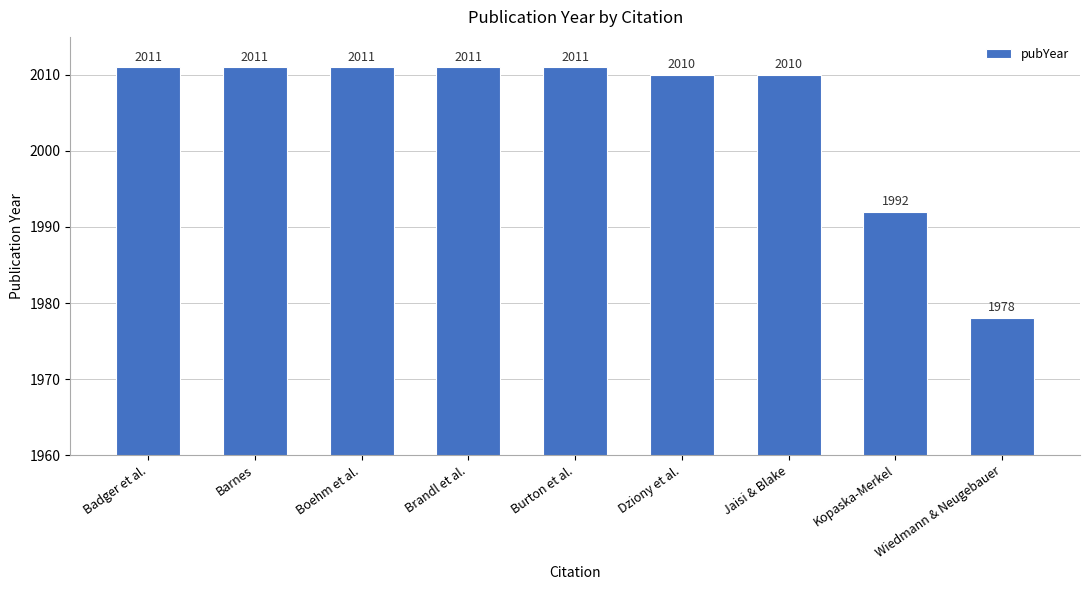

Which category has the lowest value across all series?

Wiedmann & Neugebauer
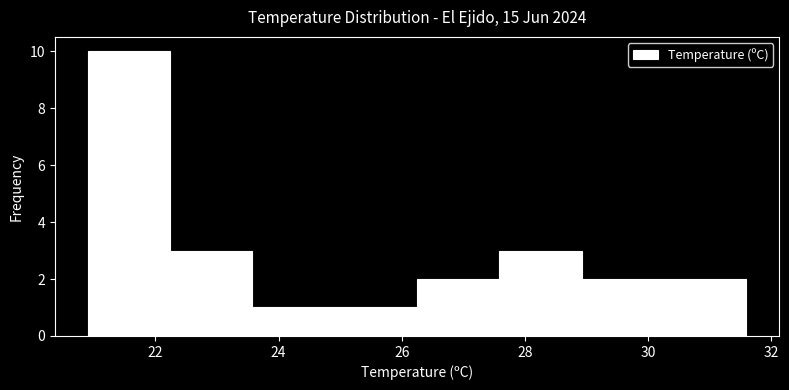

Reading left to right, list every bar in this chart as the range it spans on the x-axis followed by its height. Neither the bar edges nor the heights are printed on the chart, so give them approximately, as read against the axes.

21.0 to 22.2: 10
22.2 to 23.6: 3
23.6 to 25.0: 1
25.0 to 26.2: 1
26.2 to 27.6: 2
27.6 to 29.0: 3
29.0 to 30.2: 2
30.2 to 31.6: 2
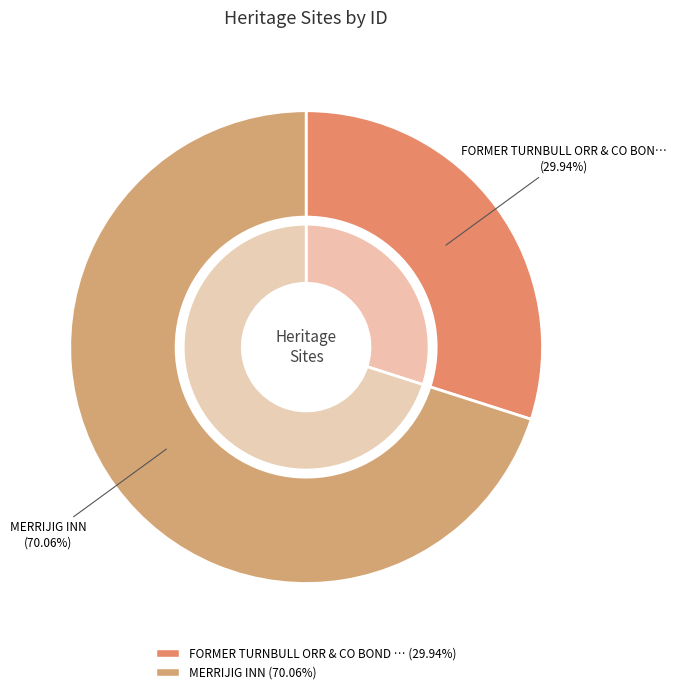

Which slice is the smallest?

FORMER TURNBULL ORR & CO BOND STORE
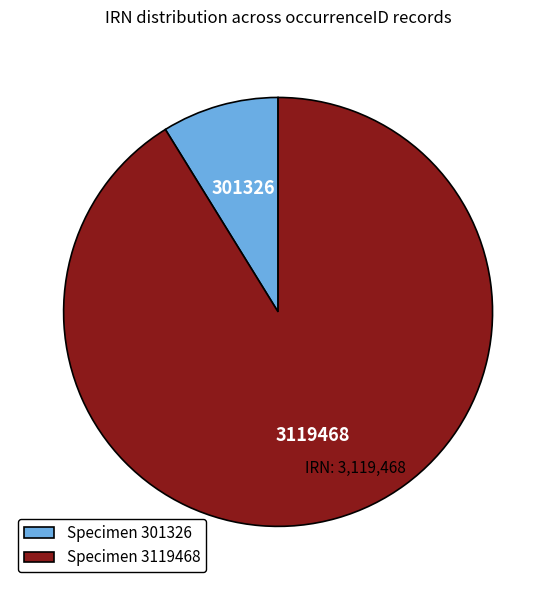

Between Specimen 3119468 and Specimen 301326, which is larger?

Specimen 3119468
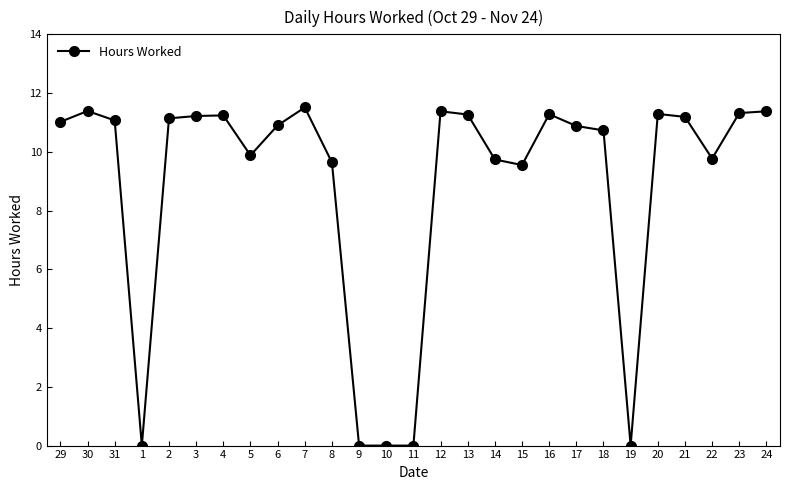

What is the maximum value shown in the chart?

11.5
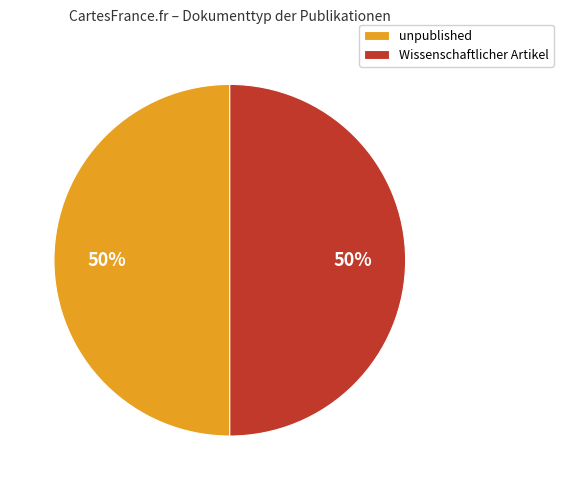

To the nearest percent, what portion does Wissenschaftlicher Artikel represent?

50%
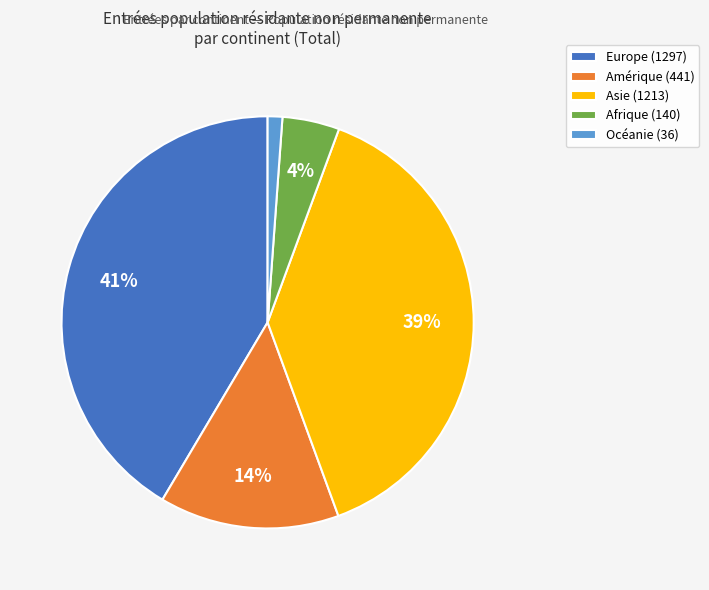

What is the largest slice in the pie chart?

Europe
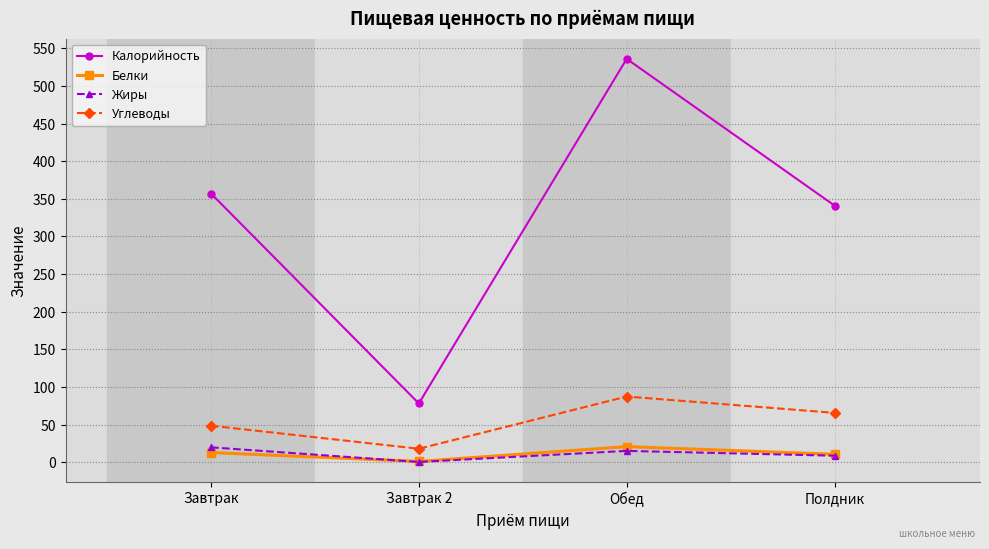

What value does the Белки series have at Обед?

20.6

=-=-=-=-=

§ **What you will do**: Can you copy out every line of the items above, word for word, leaving out the pictures?

§ **Reply to the task**:
Which category has the lowest value across all series?

Wiedmann & Neugebauer

Reading left to right, list every bar in this chart as the range it spans on the x-axis followed by its height. Neither the bar edges nor the heights are printed on the chart, so give them approximately, as read against the axes.

21.0 to 22.2: 10
22.2 to 23.6: 3
23.6 to 25.0: 1
25.0 to 26.2: 1
26.2 to 27.6: 2
27.6 to 29.0: 3
29.0 to 30.2: 2
30.2 to 31.6: 2

Which slice is the smallest?

FORMER TURNBULL ORR & CO BOND STORE

Between Specimen 3119468 and Specimen 301326, which is larger?

Specimen 3119468

What is the maximum value shown in the chart?

11.5

To the nearest percent, what portion does Wissenschaftlicher Artikel represent?

50%

What is the largest slice in the pie chart?

Europe

What value does the Белки series have at Обед?

20.6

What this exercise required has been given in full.